Selected extract:

“I’m Ahab, and if you want to go after my whales you have to play by my rules.”
James Spader (Boston Legal) is The Blacklist. If you don’t like him, there’s no point in giving the show a chance. His character, Raymond “Red” Reddington, is the driving force behind everything that happens and no matter how many other characters get involved, his character’s machinations always play below the surface.
It’s Elizabeth “Liz” or “Lizzie” Keen’s (Megan Boone, Law and Order: Los Angeles) first day on the job. But it’s not just any job, and it’s not going to be a typical first day. She’s recently graduated from Quantico and is poised to be an entry-level profiler for the FBI. As she’s getting ready for her work, she’s blissfully unaware of what’s happening at FBI headquarters. One of the country’s most wanted men, Raymond “Red” Reddington, has just walked in the front door and surrendered. He has intel he’s willing to share on one non-negotiable condition…he’ll only talk to Elizabeth. For the past two decades, Reddington, once a federal agent himself, has been a fugitive. But he’s hardly been lying idle. Instead, he’s been crafting relationships and gathering intel from every side of every moral line you could think to draw. So when he turns himself in, it sets things in motion and raises questions only he can shed light on.
The pilot episode does a fantastic job setting up not just what we need to know for the foundation of the show, but also for the entire first season. The entire premise of the show boils down to The Blacklist — specifically what it is and who’s on it. The Blacklist is Red’s creation…a list of criminals whom Red has been tracking for various reasons. Many of these are people not even on the FBI’s radar, let alone any other government agencies’, but their danger to society at large is always indisputable once brought to light. This first season is driven by four questions:
1) Why Elizabeth Keen?
2) Who’s on The Blacklist?
3) Why did Red surrender?
4) Why now?
The surface is always just that. It’s important not to rely on what you see; instead, you must remember there’s always another layer to everything that’s happening. Very early on, Red says something along the lines of “Let me put your mind at ease. I’m never telling you everything.” Those aren’t merely the words of a man in need of a snarky comeback. They are a message for the audience. We always have to remember the answers are revealed in their own time.
What works about this season and the series as a whole is James Spader as Red. He inhabits the role with an effortless charm, managing to walk the line between charisma and danger with enviable ease. He plays Red as someone the audience understands is going to be impossible to truly know. Everything he says or does must be taken with a leap of faith as to the outcome. Spader’s the best actor in the cast and tied with the overall concept as my favorite thing about the show.
The next best thing is the amazing guest stars the show has been able to procure. The caliber of the actors usually playing a member of the List is second to none and provides even more depth to Spader’s character, showing us the quality of people he’s been associating with during his criminal days. From Isabella Rossellini (The Accidental Husband) to Alan Alda (Crimes and Misdemeanors) to Dianne Wiest (The Odd Life of Timothy Green) and more, The Blacklist has showcased some of Hollywood’s finest and I can only hope season two doesn’t suffer a dip in quality.

Entries provided:
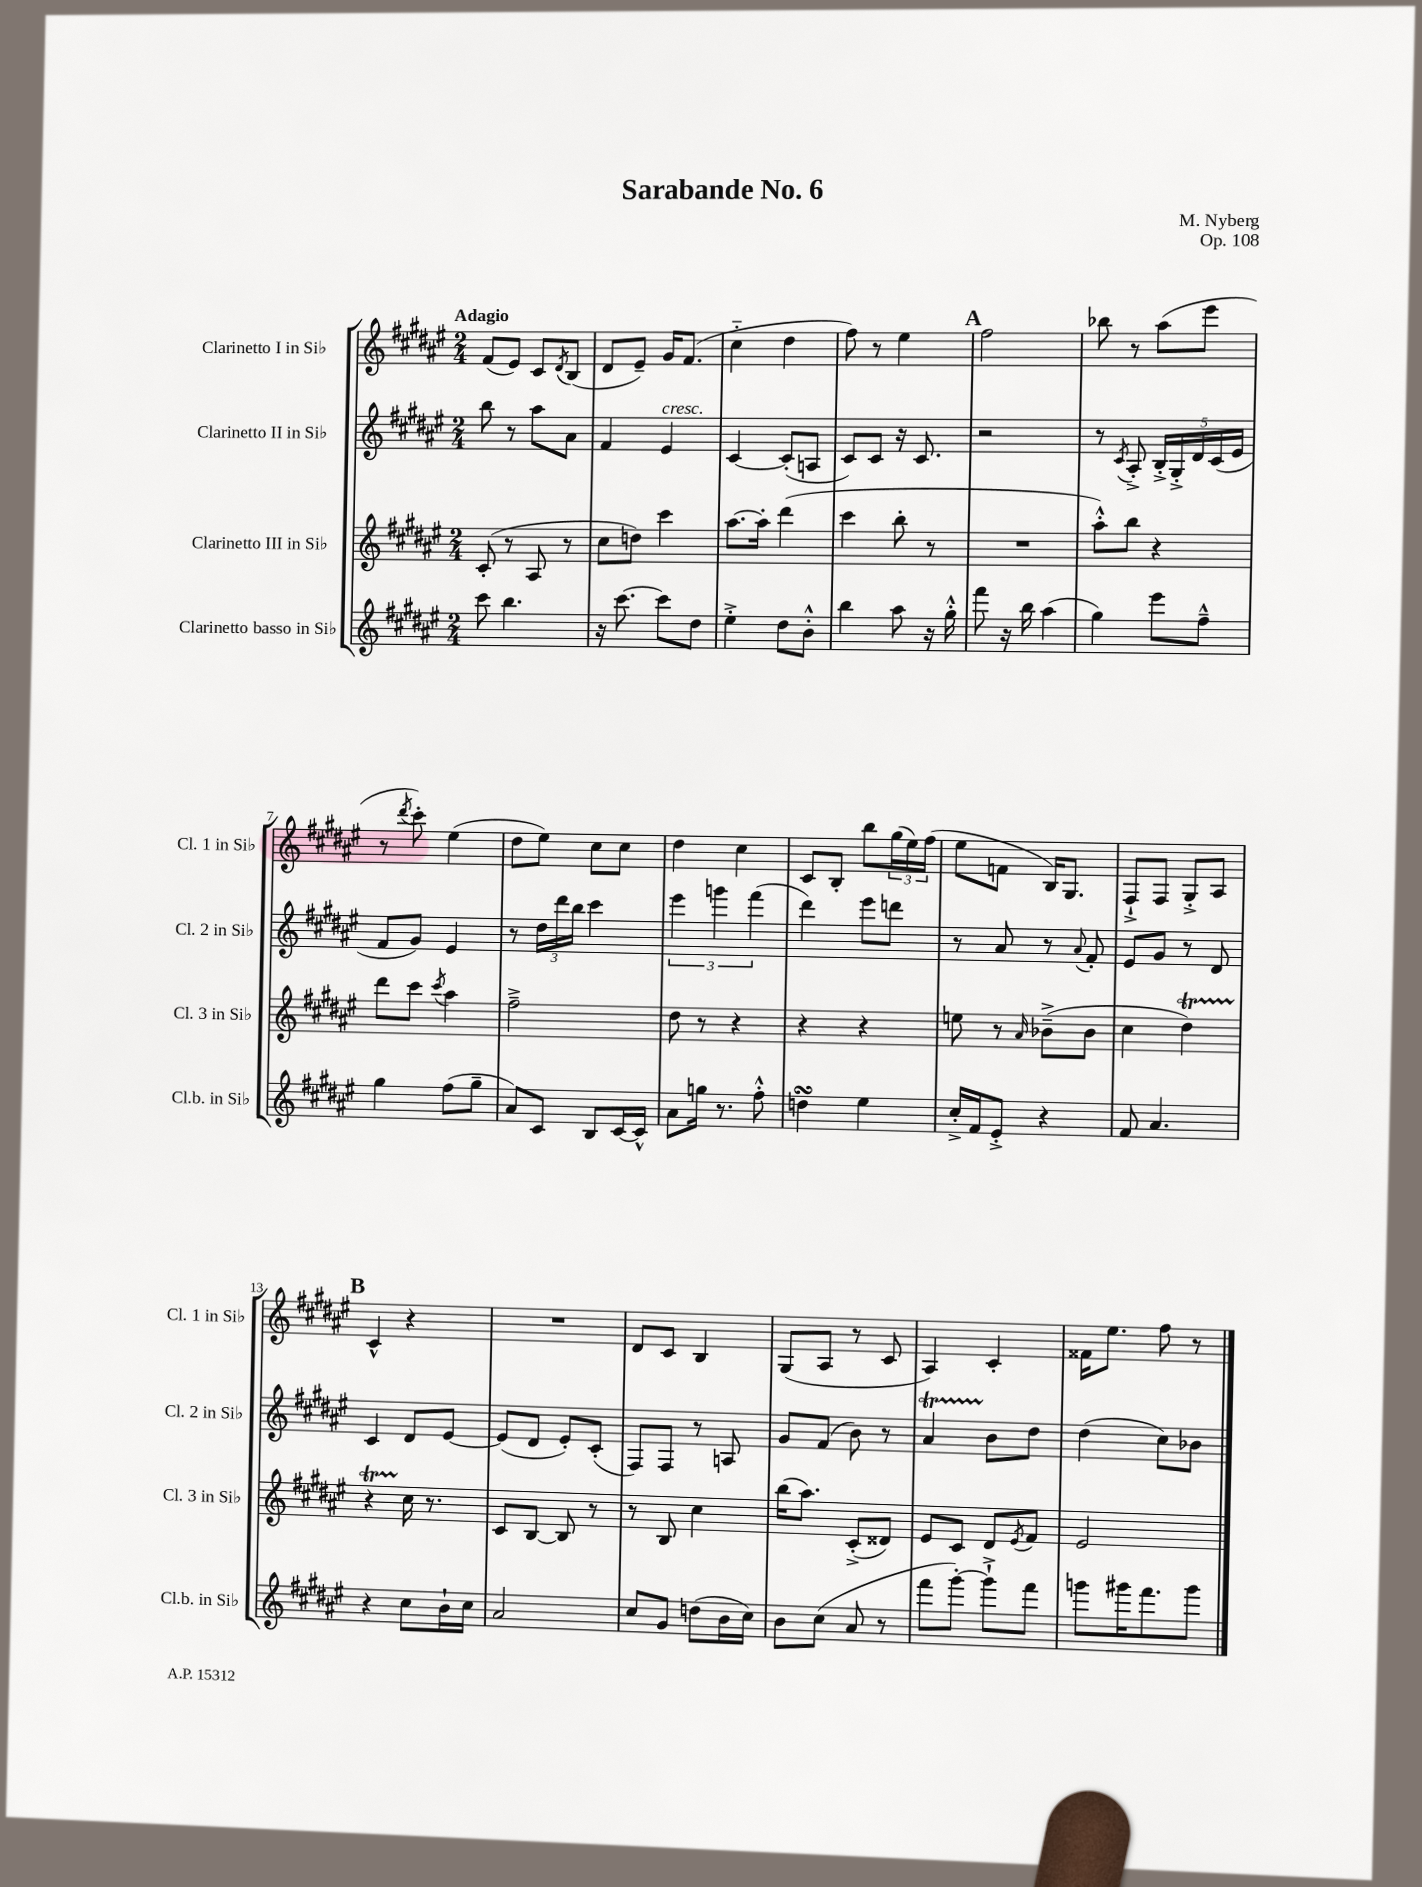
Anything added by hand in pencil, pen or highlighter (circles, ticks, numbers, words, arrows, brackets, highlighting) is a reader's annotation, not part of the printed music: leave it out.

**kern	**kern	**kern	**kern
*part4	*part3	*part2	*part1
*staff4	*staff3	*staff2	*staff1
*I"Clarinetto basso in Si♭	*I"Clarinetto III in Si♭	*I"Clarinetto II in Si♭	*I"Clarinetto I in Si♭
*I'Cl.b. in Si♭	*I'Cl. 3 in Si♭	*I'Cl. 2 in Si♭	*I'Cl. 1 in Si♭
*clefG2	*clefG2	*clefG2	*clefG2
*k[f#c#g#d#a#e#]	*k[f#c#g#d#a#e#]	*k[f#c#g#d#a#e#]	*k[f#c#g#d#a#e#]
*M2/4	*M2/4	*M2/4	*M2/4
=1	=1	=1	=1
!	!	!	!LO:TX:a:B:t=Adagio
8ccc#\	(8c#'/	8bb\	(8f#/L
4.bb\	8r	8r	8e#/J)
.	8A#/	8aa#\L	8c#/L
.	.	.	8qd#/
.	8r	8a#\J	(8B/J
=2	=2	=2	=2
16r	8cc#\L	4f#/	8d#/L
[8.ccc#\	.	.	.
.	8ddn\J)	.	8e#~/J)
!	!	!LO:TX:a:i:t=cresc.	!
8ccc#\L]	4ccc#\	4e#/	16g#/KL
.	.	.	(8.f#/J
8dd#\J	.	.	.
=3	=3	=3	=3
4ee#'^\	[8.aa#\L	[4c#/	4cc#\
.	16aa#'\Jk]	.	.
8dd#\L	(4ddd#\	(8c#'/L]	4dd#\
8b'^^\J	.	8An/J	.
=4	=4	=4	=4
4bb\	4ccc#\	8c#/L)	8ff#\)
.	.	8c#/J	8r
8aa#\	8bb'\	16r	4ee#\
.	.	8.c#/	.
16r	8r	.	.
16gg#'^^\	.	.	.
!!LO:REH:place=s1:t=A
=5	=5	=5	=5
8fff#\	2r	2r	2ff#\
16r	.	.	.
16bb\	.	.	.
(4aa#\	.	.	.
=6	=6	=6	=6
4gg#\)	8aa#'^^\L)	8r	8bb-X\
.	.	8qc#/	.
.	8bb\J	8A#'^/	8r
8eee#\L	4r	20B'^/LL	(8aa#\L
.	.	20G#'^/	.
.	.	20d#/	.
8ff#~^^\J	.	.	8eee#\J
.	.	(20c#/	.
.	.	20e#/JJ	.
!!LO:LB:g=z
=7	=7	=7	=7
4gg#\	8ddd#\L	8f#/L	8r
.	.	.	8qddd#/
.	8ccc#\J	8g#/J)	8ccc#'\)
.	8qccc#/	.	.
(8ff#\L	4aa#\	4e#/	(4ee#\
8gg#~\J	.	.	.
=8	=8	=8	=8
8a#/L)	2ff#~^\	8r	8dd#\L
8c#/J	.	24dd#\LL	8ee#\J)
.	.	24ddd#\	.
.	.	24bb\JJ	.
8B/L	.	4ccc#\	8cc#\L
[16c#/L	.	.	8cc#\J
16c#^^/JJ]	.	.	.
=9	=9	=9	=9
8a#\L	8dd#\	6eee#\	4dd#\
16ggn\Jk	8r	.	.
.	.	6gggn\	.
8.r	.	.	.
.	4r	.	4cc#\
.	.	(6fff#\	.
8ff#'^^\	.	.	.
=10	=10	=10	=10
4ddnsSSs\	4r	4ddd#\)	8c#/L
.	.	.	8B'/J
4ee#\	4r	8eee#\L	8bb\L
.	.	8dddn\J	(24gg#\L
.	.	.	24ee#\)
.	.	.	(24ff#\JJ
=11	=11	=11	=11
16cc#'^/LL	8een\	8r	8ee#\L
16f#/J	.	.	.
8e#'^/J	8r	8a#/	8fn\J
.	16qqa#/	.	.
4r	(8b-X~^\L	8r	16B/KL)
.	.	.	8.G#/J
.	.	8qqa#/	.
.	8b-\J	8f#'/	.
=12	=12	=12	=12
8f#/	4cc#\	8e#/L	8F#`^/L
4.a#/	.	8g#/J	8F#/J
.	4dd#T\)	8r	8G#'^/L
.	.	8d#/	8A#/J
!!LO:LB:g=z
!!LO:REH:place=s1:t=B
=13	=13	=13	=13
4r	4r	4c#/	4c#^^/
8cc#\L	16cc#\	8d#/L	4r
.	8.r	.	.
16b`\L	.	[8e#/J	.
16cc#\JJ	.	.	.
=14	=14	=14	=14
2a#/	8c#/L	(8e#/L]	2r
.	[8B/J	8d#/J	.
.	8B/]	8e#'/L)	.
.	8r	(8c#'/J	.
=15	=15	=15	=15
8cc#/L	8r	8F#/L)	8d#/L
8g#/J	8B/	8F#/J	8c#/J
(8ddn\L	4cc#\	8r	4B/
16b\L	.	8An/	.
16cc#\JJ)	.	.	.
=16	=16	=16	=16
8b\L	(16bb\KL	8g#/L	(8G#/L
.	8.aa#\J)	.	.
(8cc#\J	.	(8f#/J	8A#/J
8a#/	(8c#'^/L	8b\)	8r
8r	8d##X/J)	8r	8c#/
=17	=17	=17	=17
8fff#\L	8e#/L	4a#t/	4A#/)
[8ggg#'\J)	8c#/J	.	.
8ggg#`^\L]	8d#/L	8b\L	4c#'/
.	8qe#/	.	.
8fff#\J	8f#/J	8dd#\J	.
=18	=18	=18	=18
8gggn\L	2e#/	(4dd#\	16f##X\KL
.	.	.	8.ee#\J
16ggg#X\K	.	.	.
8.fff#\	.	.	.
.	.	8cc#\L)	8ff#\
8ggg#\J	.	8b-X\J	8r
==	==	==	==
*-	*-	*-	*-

---

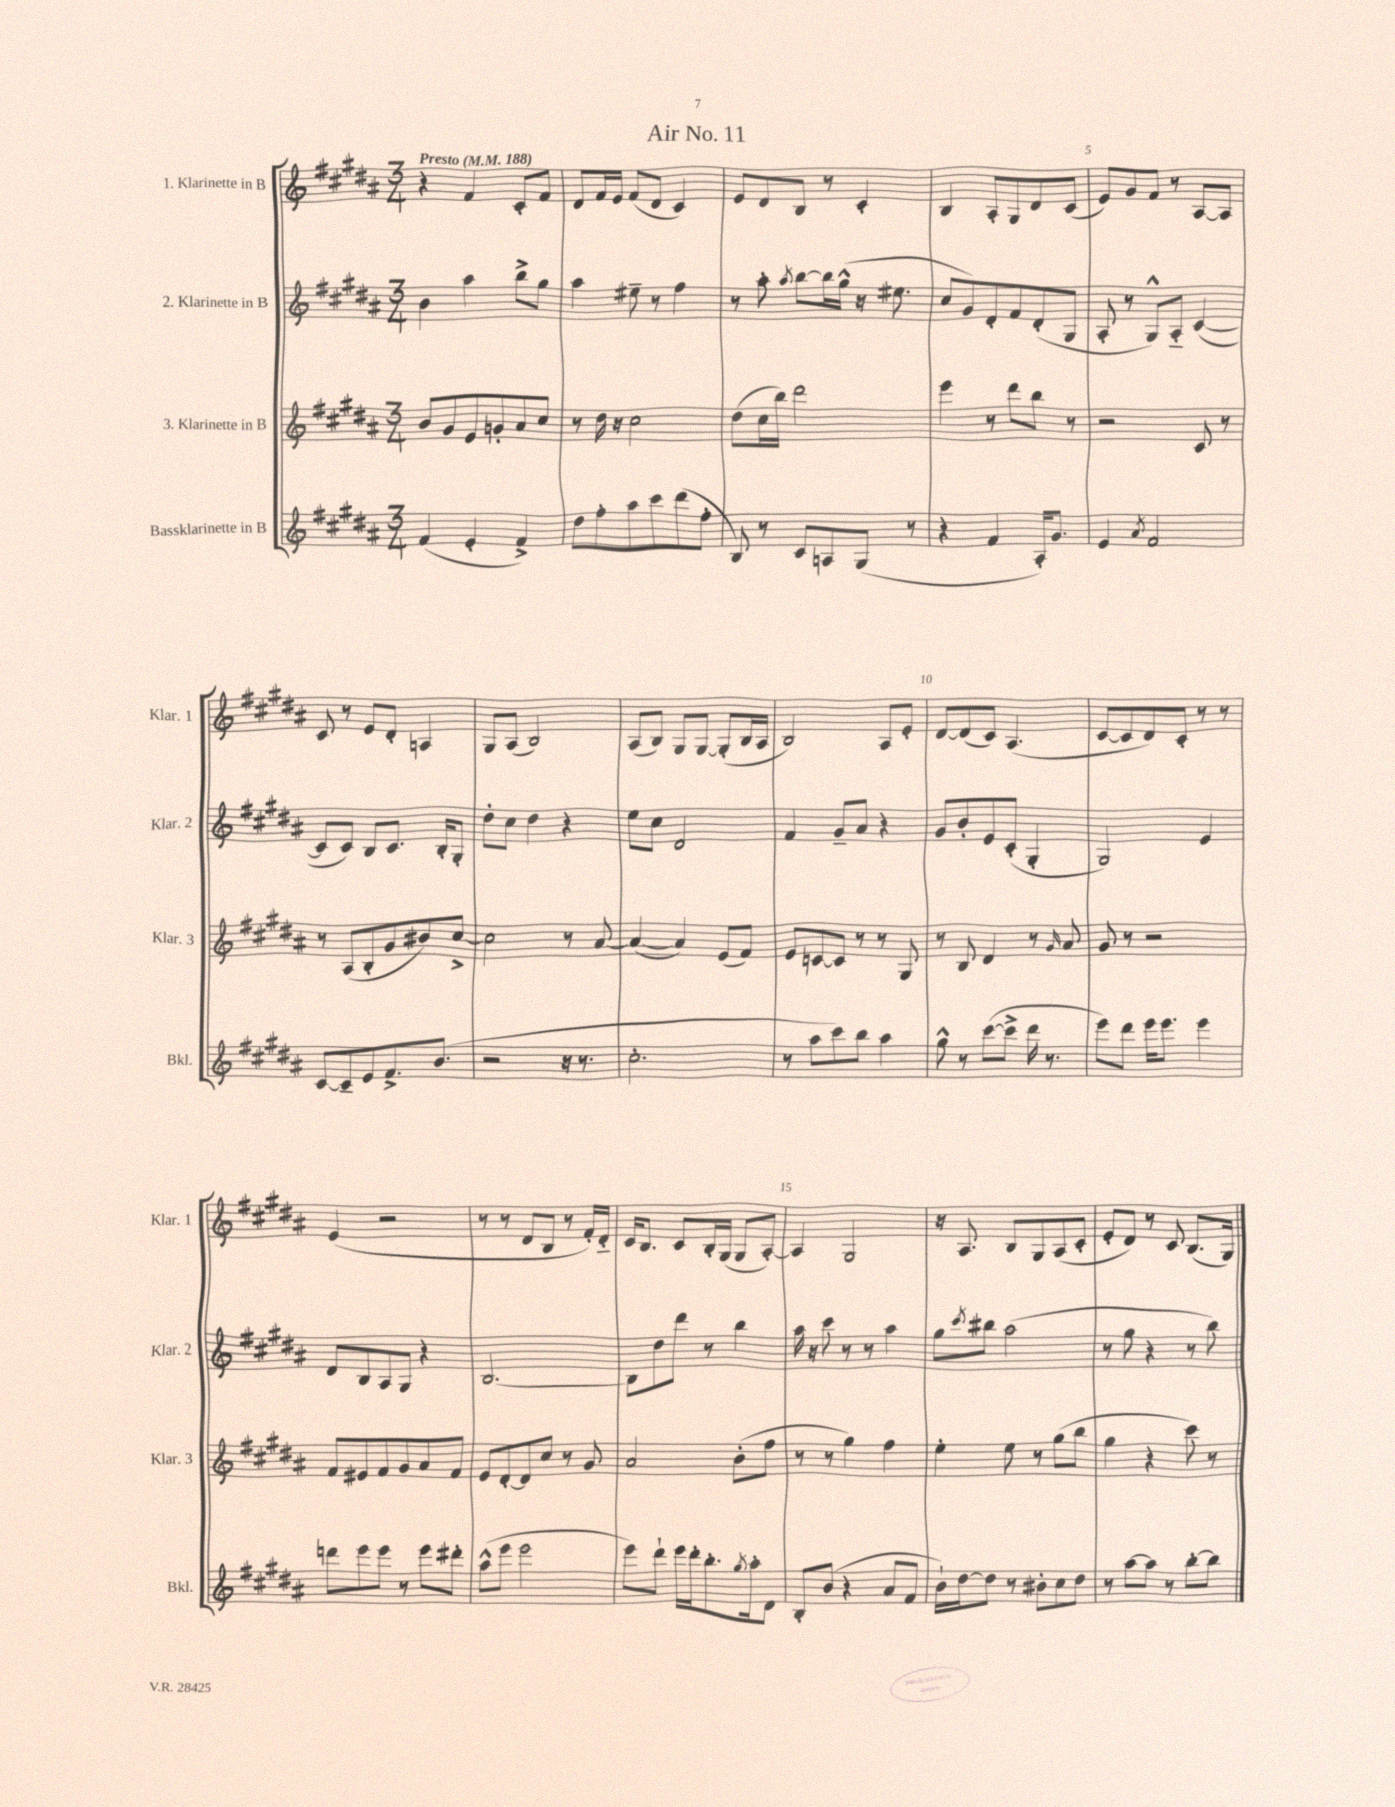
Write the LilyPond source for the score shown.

What you will do:
Transcribe the passage of the Blacklist season review above between "The pilot episode" and "Why Elizabeth Keen?", inclusive.

Exercise answer:
The pilot episode does a fantastic job setting up not just what we need to know for the foundation of the show, but also for the entire first season. The entire premise of the show boils down to The Blacklist — specifically what it is and who’s on it. The Blacklist is Red’s creation…a list of criminals whom Red has been tracking for various reasons. Many of these are people not even on the FBI’s radar, let alone any other government agencies’, but their danger to society at large is always indisputable once brought to light. This first season is driven by four questions:
1) Why Elizabeth Keen?